Beside decorating normal function, the decorator function can be also used to decorate the class function, for instance, the @staticmethod and @property are commonly seen in Python code to decorate the class functions.

Python decorator as a class

Decorator function can be also implemented as a class in case you find your wrapper function has grown too big or has nested too deeply. To make this happen, you will need to implement a __call__ function so that the class instance become callable with the decorated function as argument.

Below is the code that implements our earlier example as a class:

from functools import update_wrapper
class PermissionRequired:
    def __init__(self, func):
        self._whitelist = ["John", "Jane", "Joe"]
        update_wrapper(self, func)
        self._func = func
        
    def __call__(self, *args, **kwargs):  
        user = args[0]
        if not user in self._whitelist:
            raise PermissionDenied
        return self._func(*args, **kwargs)
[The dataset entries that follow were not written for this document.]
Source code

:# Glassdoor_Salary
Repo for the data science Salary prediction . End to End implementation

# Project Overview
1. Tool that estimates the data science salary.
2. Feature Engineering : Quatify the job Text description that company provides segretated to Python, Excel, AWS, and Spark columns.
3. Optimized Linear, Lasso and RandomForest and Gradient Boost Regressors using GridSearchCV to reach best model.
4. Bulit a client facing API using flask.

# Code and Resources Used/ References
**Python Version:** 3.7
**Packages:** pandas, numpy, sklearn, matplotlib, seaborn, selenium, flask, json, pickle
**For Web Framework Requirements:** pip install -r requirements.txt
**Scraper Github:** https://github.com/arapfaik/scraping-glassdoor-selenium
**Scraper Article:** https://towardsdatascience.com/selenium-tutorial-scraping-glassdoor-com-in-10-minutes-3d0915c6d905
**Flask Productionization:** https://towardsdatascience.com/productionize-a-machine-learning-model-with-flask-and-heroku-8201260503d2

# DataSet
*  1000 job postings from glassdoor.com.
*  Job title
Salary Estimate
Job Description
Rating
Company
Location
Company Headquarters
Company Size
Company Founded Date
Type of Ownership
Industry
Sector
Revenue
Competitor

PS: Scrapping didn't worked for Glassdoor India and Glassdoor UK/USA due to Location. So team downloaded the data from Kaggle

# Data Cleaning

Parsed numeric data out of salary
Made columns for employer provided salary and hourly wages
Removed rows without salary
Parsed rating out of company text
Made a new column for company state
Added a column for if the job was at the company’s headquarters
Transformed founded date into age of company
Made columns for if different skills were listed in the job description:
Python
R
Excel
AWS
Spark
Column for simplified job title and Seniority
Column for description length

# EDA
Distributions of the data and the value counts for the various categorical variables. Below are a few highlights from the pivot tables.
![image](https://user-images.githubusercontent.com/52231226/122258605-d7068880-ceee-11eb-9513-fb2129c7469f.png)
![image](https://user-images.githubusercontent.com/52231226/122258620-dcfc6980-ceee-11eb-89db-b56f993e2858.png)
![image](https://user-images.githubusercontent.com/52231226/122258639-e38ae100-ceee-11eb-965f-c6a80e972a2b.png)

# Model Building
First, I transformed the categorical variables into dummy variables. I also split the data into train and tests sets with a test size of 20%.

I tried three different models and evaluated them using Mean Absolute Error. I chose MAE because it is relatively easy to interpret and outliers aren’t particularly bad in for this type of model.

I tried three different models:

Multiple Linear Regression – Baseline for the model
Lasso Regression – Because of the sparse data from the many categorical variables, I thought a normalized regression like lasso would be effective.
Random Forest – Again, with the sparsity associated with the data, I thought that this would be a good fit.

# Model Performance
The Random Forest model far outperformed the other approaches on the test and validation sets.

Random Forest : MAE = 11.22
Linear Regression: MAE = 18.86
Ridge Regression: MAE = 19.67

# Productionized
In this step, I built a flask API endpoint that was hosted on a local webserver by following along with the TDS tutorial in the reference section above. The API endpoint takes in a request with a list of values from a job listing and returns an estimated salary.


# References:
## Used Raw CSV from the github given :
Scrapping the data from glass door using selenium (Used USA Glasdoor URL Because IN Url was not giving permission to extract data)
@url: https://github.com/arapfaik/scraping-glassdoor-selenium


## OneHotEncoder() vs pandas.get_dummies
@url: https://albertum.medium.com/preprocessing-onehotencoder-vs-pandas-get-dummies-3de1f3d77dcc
Take note that we will need to call the update_wrapper function to manually update the metadata for our decorated function. And same as before, we can continue using @ with class name to decorate our function.

@PermissionRequired
def read_file(user, file_path):
    with open(file_path, "r") as f:
        #print out the first line of the file
        print(f.readline())

Conclusion

In this article, we have reviewed through the reasons of Python decorators being introduced with the basic syntax of implementing our own decorators. And we also discussed about the decorator as function and class with some examples. Hopefully this article would help you to enhance your understanding about Python decorator and guide you on how to use it in your project.